В первое же воскресенье он ее взял с собой.

Посреди двора газового завода, куда они пришли, лежала груда материи. К ней присоединили шланг. Груда зашевелилась, стала пузыриться, приподниматься, складки на ней расправились, и на глазах стал надуваться шар. Скоро он поднялся выше заводской крыши. Книзу суженный, он походил на гигантскую каплю. Под ним была подвешена на стропах корзина из ивовых прутьев.

Распоряжался всем высокий, сутуловатый человек с немного заостренными чертами смуглого лица. В ухе – серьга. Как атаман-разбойник, подумала Вера. Но светлые его глаза были самыми мирными. Фамилия у него была странная – Мейснер, а имя совсем обычное – Иван Иваныч.

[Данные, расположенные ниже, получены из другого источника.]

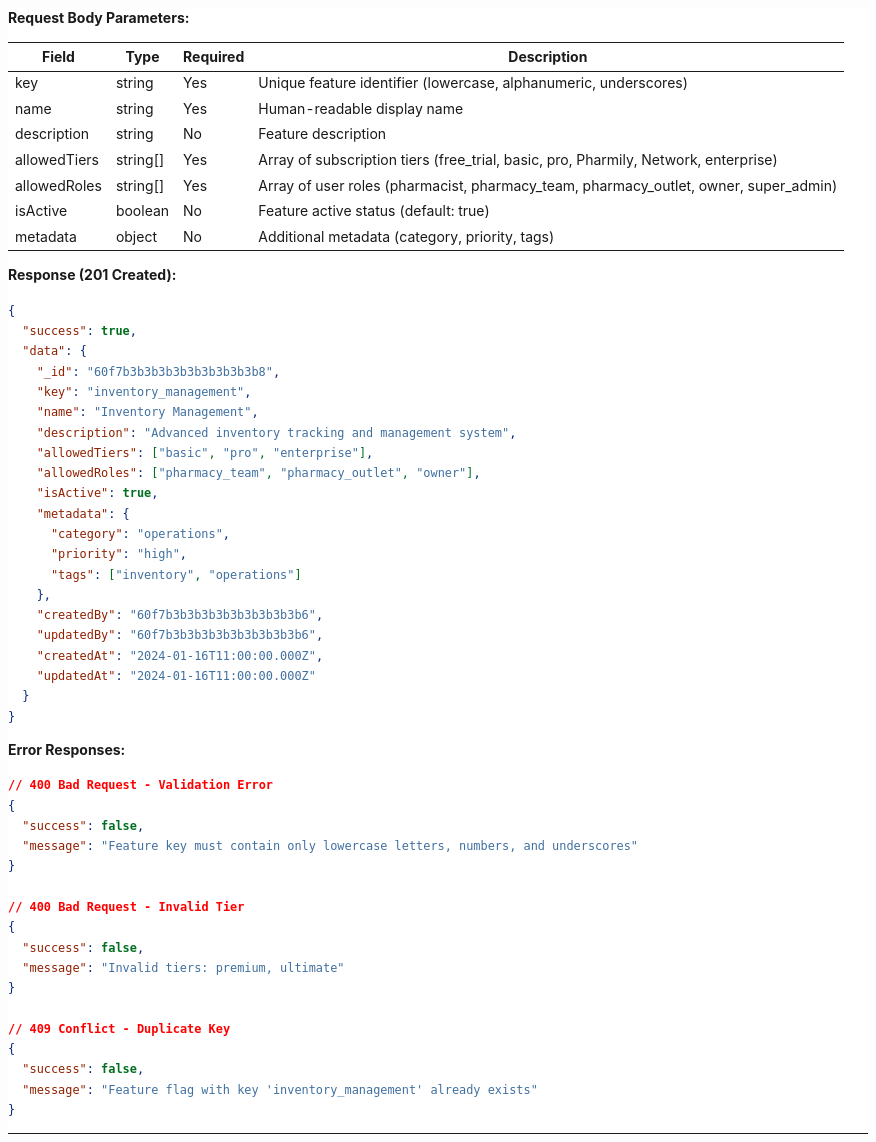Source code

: **Request Body Parameters:**

| Field | Type | Required | Description |
|-------|------|----------|-------------|
| key | string | Yes | Unique feature identifier (lowercase, alphanumeric, underscores) |
| name | string | Yes | Human-readable display name |
| description | string | No | Feature description |
| allowedTiers | string[] | Yes | Array of subscription tiers (free_trial, basic, pro, Pharmily, Network, enterprise) |
| allowedRoles | string[] | Yes | Array of user roles (pharmacist, pharmacy_team, pharmacy_outlet, owner, super_admin) |
| isActive | boolean | No | Feature active status (default: true) |
| metadata | object | No | Additional metadata (category, priority, tags) |

**Response (201 Created):**
```json
{
  "success": true,
  "data": {
    "_id": "60f7b3b3b3b3b3b3b3b3b3b8",
    "key": "inventory_management",
    "name": "Inventory Management",
    "description": "Advanced inventory tracking and management system",
    "allowedTiers": ["basic", "pro", "enterprise"],
    "allowedRoles": ["pharmacy_team", "pharmacy_outlet", "owner"],
    "isActive": true,
    "metadata": {
      "category": "operations",
      "priority": "high",
      "tags": ["inventory", "operations"]
    },
    "createdBy": "60f7b3b3b3b3b3b3b3b3b3b6",
    "updatedBy": "60f7b3b3b3b3b3b3b3b3b3b6",
    "createdAt": "2024-01-16T11:00:00.000Z",
    "updatedAt": "2024-01-16T11:00:00.000Z"
  }
}
```

**Error Responses:**

```json
// 400 Bad Request - Validation Error
{
  "success": false,
  "message": "Feature key must contain only lowercase letters, numbers, and underscores"
}

// 400 Bad Request - Invalid Tier
{
  "success": false,
  "message": "Invalid tiers: premium, ultimate"
}

// 409 Conflict - Duplicate Key
{
  "success": false,
  "message": "Feature flag with key 'inventory_management' already exists"
}
```

---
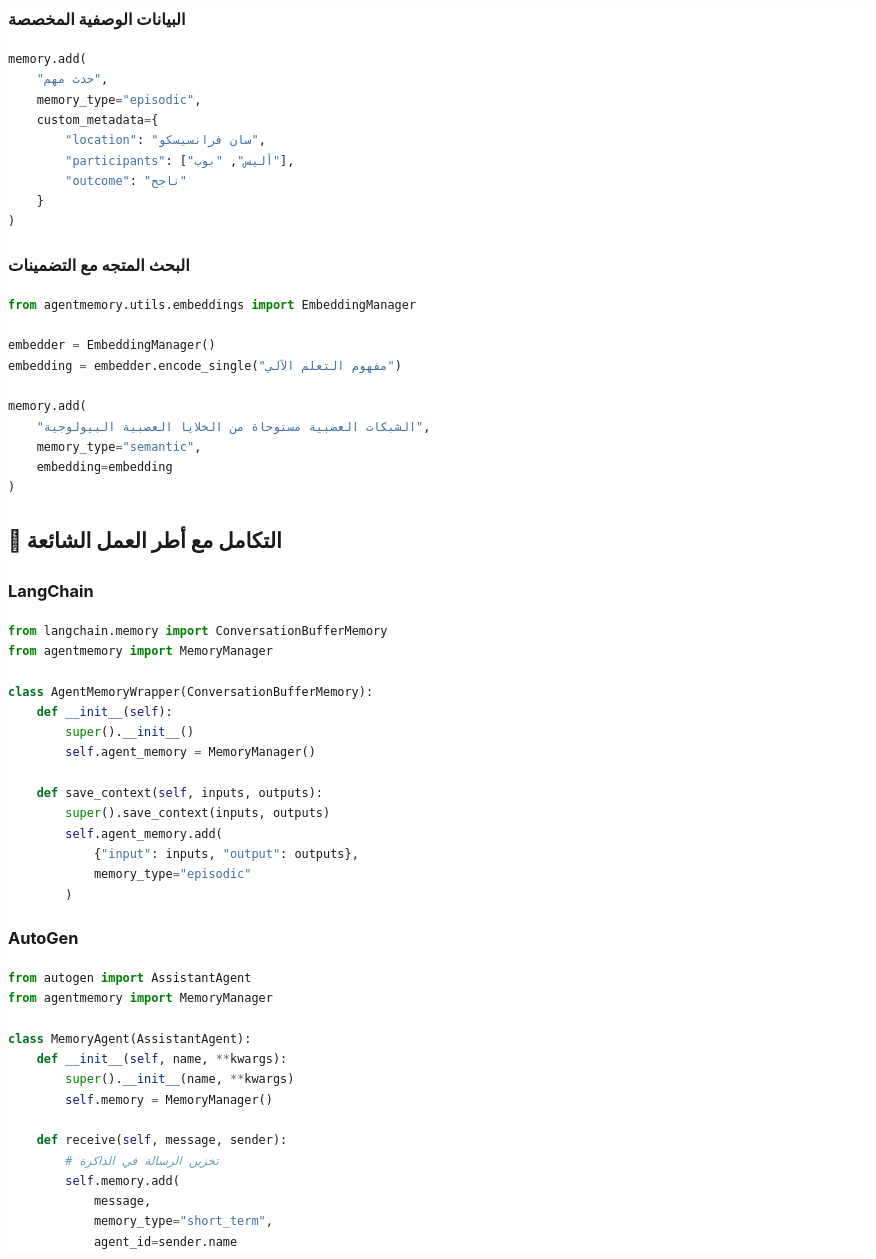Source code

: ### البيانات الوصفية المخصصة
```python
memory.add(
    "حدث مهم",
    memory_type="episodic",
    custom_metadata={
        "location": "سان فرانسيسكو",
        "participants": ["أليس", "بوب"],
        "outcome": "ناجح"
    }
)
```

### البحث المتجه مع التضمينات
```python
from agentmemory.utils.embeddings import EmbeddingManager

embedder = EmbeddingManager()
embedding = embedder.encode_single("مفهوم التعلم الآلي")

memory.add(
    "الشبكات العصبية مستوحاة من الخلايا العصبية البيولوجية",
    memory_type="semantic",
    embedding=embedding
)
```

## 🤝 التكامل مع أطر العمل الشائعة

### LangChain
```python
from langchain.memory import ConversationBufferMemory
from agentmemory import MemoryManager

class AgentMemoryWrapper(ConversationBufferMemory):
    def __init__(self):
        super().__init__()
        self.agent_memory = MemoryManager()
    
    def save_context(self, inputs, outputs):
        super().save_context(inputs, outputs)
        self.agent_memory.add(
            {"input": inputs, "output": outputs},
            memory_type="episodic"
        )
```

### AutoGen
```python
from autogen import AssistantAgent
from agentmemory import MemoryManager

class MemoryAgent(AssistantAgent):
    def __init__(self, name, **kwargs):
        super().__init__(name, **kwargs)
        self.memory = MemoryManager()
    
    def receive(self, message, sender):
        # تخزين الرسالة في الذاكرة
        self.memory.add(
            message,
            memory_type="short_term",
            agent_id=sender.name
```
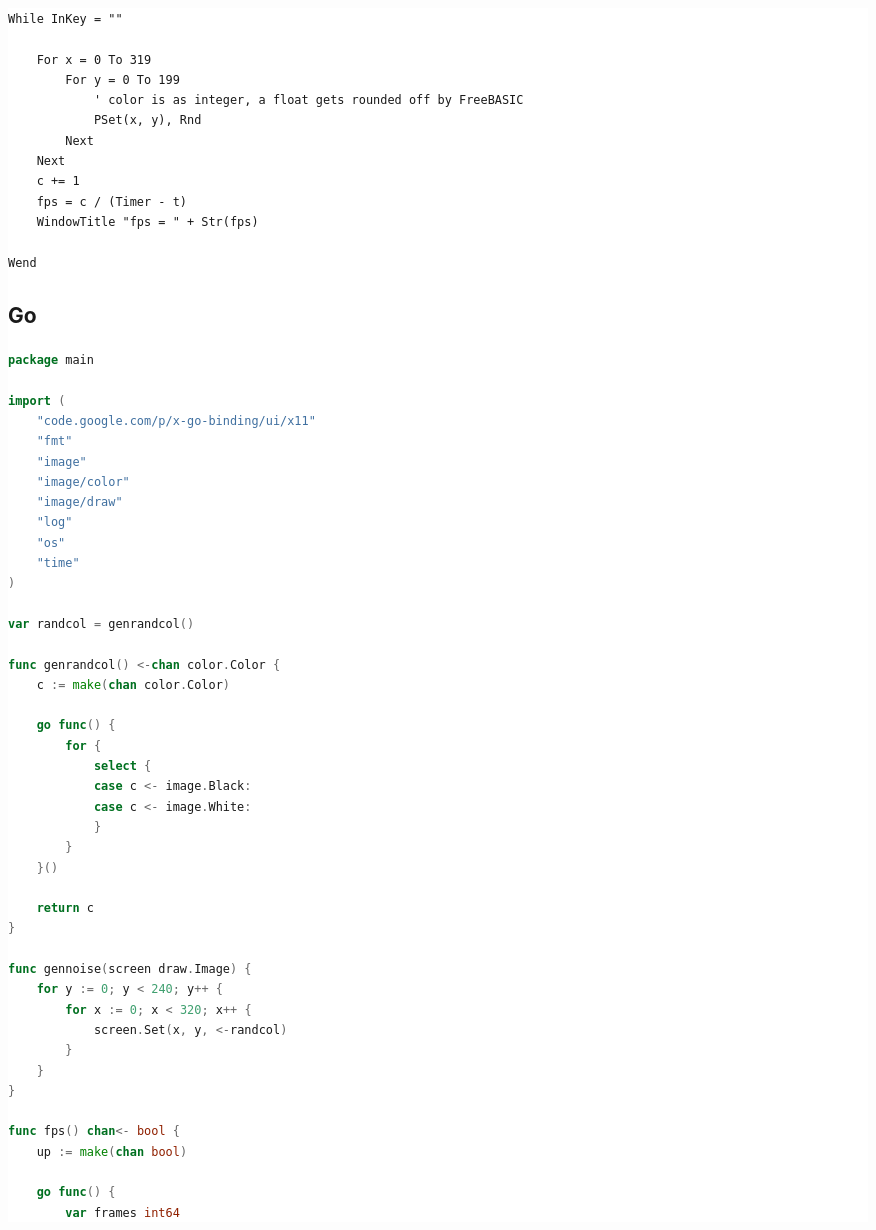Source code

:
```freebasic
While InKey = ""

    For x = 0 To 319
        For y = 0 To 199
            ' color is as integer, a float gets rounded off by FreeBASIC
            PSet(x, y), Rnd
        Next
    Next
    c += 1
    fps = c / (Timer - t)
    WindowTitle "fps = " + Str(fps)

Wend
```



## Go


```go
package main

import (
    "code.google.com/p/x-go-binding/ui/x11"
    "fmt"
    "image"
    "image/color"
    "image/draw"
    "log"
    "os"
    "time"
)

var randcol = genrandcol()

func genrandcol() <-chan color.Color {
    c := make(chan color.Color)

    go func() {
        for {
            select {
            case c <- image.Black:
            case c <- image.White:
            }
        }
    }()

    return c
}

func gennoise(screen draw.Image) {
    for y := 0; y < 240; y++ {
        for x := 0; x < 320; x++ {
            screen.Set(x, y, <-randcol)
        }
    }
}

func fps() chan<- bool {
    up := make(chan bool)

    go func() {
        var frames int64
```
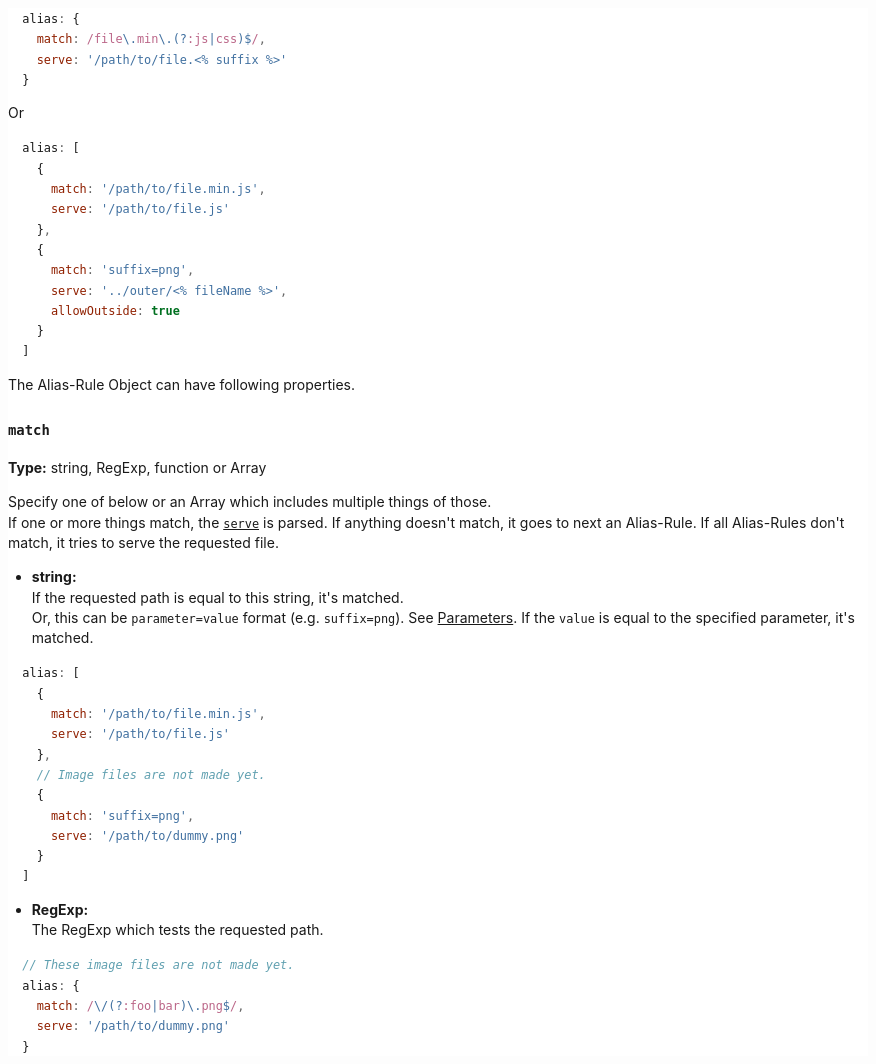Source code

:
 ```js
  alias: {
    match: /file\.min\.(?:js|css)$/,
    serve: '/path/to/file.<% suffix %>'
  }
```

Or

```js
  alias: [
    {
      match: '/path/to/file.min.js',
      serve: '/path/to/file.js'
    },
    {
      match: 'suffix=png',
      serve: '../outer/<% fileName %>',
      allowOutside: true
    }
  ]
```

The Alias-Rule Object can have following properties.

### `match`

**Type:** string, RegExp, function or Array

Specify one of below or an Array which includes multiple things of those.  
If one or more things match, the [`serve`](#serve) is parsed. If anything doesn't match, it goes to next an Alias-Rule. If all Alias-Rules don't match, it tries to serve the requested file.

+ **string:**  
If the requested path is equal to this string, it's matched.  
Or, this can be `parameter=value` format (e.g. `suffix=png`). See [Parameters](#parameters). If the `value` is equal to the specified parameter, it's matched.

```js
  alias: [
    {
      match: '/path/to/file.min.js',
      serve: '/path/to/file.js'
    },
    // Image files are not made yet.
    {
      match: 'suffix=png',
      serve: '/path/to/dummy.png'
    }
  ]
```

+ **RegExp:**  
The RegExp which tests the requested path.

```js
  // These image files are not made yet.
  alias: {
    match: /\/(?:foo|bar)\.png$/,
    serve: '/path/to/dummy.png'
  }
```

Рядом с ним Сергей выглядел более крепким, широким в плечах. Мягкие черты лица, полные губы подчеркивали его добродушный характер (правда, Вере хорошо были известны и его упорство, когда чего-то добивался, и даже взрывчатость). Но сейчас сдвинутые напряженно брови все равно не придавали лицу строгости.

Мейснер первым влез в корзину. Еще раз осмотрел аэростат. Застегнул шлем, комбинезон и, когда в корзину влез Сергей, скомандовал:

– Валяйте, братцы!

Крепления отпустили, и аэростат рванулся вверх.

– Скажи маме, вернусь не скоро! – крикнул Сергей.

Вера ошеломленно смотрела, как удалялся аэростат. И тут же твердо решила, что будет летать.

Заметив, с какой заинтересованостью и даже завистью провожает она Сергея в полеты, Мейснер как-то сказал ей:

– На Большой Спасской, в церквушке, тут недалеко, на «букашке» доедешь, открывается Воздухоплавательная школа общества Осоавиахим.

– А девочек туда берут? – сразу навострилась Вера.

– Попробуй.

…Среди всех толпившихся в ожидании ответа у дверей комнаты, где заседала приемная комиссия, Веру особенно привлекла высокая худенькая девушка с серьезным взглядом карих глаз. В ее молчаливой сдержанности чувствовалось такое же, как у нее самой, неодолимое волнение, и в то же время было в ней какое-то дающее уверенность спокойствие, какого самой Вере, как ей казалось, не хватало.

Люде же как раз пришлись тогда по душе Верины свобода и легкость, с какими ориентировалась она во всем, ее решительность и открытость ко всем, кто рядом.

Домой после всех треволнений этого дня они пошли вместе.

– Тебя кто надоумил пойти в эту школу? – поинтересовалась Люда.

– Мейснер, – обрадованно откликнулась Вера. – Он летает на воздушном шаре. Он друг моего брата Сергея.

– И меня Мейснер, – страшно удивилась Люда. – Он муж моей старшей сестры Валентины.

Обе рассмеялись. Круг знакомых замкнулся. Они сразу подружились. Оказалось – навсегда.

Наконец-то они в деле. После всего, что довелось увидеть по дороге к фронту, хотелось воевать лучше, «не щадя живота», как говорили в старину.